Amazon is in a bit of a strange position as far as digital retailers go. Not only does the company sell a wide array of its own, custom products; ranging from mice to keyboards and from speakers to chairs, but it also hosts thousands upon thousands of other product listings as well.
As such, the Commission believes Amazon has exploited its dominant market position to gain an unfair advantage over the third-party sellers whose products it hosts. Commission investigators found that Amazon feeds back-end data about third-party sellers' products into its own algorithms to help it decide which products to launch.
The Commission says Amazon is using this data to directly copy the products of some third-party sellers and then sell its own versions at a lower price point. This is something Amazon has been accused of in the past, and it's how several products in the company's "Amazon Basics" catalog came to be.

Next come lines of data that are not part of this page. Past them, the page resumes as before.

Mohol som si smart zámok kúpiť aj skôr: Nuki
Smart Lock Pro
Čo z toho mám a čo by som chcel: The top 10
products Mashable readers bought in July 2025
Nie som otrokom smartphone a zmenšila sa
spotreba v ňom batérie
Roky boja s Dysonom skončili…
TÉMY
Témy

"We must ensure that dual role platforms with market power, such as Amazon, do not distort competition," explains European Commission executive vice president Margrethe Vestager in a statement. "Data on the activity of third party sellers should not be used to the benefit of Amazon when it acts as a competitor to these sellers."

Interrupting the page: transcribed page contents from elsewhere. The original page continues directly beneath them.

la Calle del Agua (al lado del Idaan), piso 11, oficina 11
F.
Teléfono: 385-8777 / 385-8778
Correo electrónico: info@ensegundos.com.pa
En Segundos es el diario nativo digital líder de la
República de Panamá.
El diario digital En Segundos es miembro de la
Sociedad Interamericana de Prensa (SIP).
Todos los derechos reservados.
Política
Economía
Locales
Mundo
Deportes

This investigation began a whopping two years ago, and has finally resulted in the above findings. However, those are only preliminary – a second investigation is starting soon, and it will focus on a related part of Amazon's business model: the "buy box." The buy box is simply the portion of a given Amazon listing that features the large "Add to Cart" and "Add to List" buttons.
When multiple sellers are listing the same product, only one of them can occupy the buy box at a given time (with the rest being pushed to a smaller "Other Sellers" section below). The European Commission's concern lies in the possibility that Amazon is favoring itself here, or third-party sellers who choose to use the retailer's shipping systems in lieu of independent alternatives like FedEx or UPS.
If Amazon is found guilty after this second investigation concludes, it could be forced to pay up to 10 percent of its annual revenue in fines, which would be a substantial chunk of change. Of course, Amazon's deep pockets also mean it can afford to retain world-class lawyers, so it remains to be seen whether or not any charges will stick in the end.